In terms of his recent successes, Radamus, who finished ranked 15th in the overall giant slalom standings, declared a dichotomy of not overvaluing any one race but also recognizing the gravity of moments on the biggest stages.

“I like to have respect for the moment, realizing I only get this chance one time … but I don’t want it to overwhelm me,” he said. In regards to his Olympic wooden spoon and future goals, Radamus gave a unique look into his motivational narrative, bringing the audience to the 2019 Adelboden giant slalom. After run no. 1, he was 24th.

“I had that huge sigh of relief like ‘Oh finally, I made it.’ It was like a monkey on your back I finally washed off,” he recalled. After celebrating in the finish area, ensuing athletes proceeded to bump the American out of the top-30 — canceling an opportunity for a second run and World Cup points — by 0.02 seconds.

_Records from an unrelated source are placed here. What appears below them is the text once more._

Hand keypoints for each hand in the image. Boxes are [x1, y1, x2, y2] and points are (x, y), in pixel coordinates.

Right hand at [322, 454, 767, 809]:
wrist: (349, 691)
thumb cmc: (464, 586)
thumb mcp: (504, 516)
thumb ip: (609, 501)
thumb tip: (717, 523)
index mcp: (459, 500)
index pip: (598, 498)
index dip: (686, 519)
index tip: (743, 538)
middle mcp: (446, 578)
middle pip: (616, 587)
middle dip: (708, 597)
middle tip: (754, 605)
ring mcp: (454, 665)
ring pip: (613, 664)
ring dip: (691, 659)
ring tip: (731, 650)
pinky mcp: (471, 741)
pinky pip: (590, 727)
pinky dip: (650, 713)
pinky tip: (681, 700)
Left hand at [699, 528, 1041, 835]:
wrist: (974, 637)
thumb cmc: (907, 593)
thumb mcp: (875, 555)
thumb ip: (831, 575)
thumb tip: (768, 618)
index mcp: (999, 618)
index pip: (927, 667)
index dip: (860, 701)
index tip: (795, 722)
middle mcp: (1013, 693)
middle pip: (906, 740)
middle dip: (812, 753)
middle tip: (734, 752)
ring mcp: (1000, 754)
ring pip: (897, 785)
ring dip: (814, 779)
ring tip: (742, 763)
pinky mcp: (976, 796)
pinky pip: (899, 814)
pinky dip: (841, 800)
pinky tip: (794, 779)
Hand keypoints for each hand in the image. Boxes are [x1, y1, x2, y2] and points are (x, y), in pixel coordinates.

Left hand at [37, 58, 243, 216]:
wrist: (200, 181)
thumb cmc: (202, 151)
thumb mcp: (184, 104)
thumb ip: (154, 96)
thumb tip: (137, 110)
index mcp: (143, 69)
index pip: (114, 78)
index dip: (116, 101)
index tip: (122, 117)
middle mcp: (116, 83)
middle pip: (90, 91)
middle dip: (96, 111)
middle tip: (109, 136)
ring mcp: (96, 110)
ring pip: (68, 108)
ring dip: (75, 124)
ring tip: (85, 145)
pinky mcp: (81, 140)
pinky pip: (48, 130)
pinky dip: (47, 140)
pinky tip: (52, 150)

“I thought that I’d finally got it, and then I didn’t get it. That memory is indelibly scratched in my head,” he said.

Radamus hung a photo of the result sheet in front of his lifting rack at home and made it his computer lock screen as well.

“I used it as motivation always — remind myself why I do it, what the margins are,” he stated.

“I used it to drive me. Like, I never want to feel that way again.”

At Beijing, he found his new screensaver.

Hanging out by the Olympic giant slalom podium, Radamus snapped a photo of the athletes who’d finished in front of him celebrating the achievement of their lifelong goal.

“And I decided that day I wanted to change the lock screen to that,” he told Krupka.

“I was that close to tasting what that feels like. I saw the joy and the happiness that those guys had and the reward for all the work they’ve put in over 25 years, and I was like, ‘God I want that so bad.’”

Radamus ended the discussion talking about ARCO, a foundation he hopes will premiere this summer to help address the cost issue inherent to ski racing.

“Naturally, this sport has to be really expensive, but it doesn’t need to be this expensive or prohibitive,” he said.

Radamus hopes to use his platform to bring in a “diverse crowd,” one he says already “lives in the ski valleys in the U.S. and doesn’t pick it (skiing) up.” He plans on offering direct grants to athletes whose clubs show evidence of financial support as well.

“The reason I do that is because I feel like I need to help to put the onus on the programs themselves to support these athletes as well,” he argued.

“I feel like they are capable of stepping in and stepping up a bit more to make sure the sport is more affordable to the athletes that participate and need it.”

River Radamus competes in the slalom race at the U.S. Alpine Championships on March 29 in Carrabassett Valley, Maine.
Robert F. Bukaty/AP photo

His goal is to destigmatize the notoriously prohibitive nature of the sport’s cost.

“If we are able to get these clubs to engage in this way and work really hard on the price component, then people in the community will be able to say, ‘Wow, maybe this sport is doable for us, maybe we can send our kids into this program,’” he said.

“There’s a lot of people that miss the net completely because they never give the sport a chance because of the cost.”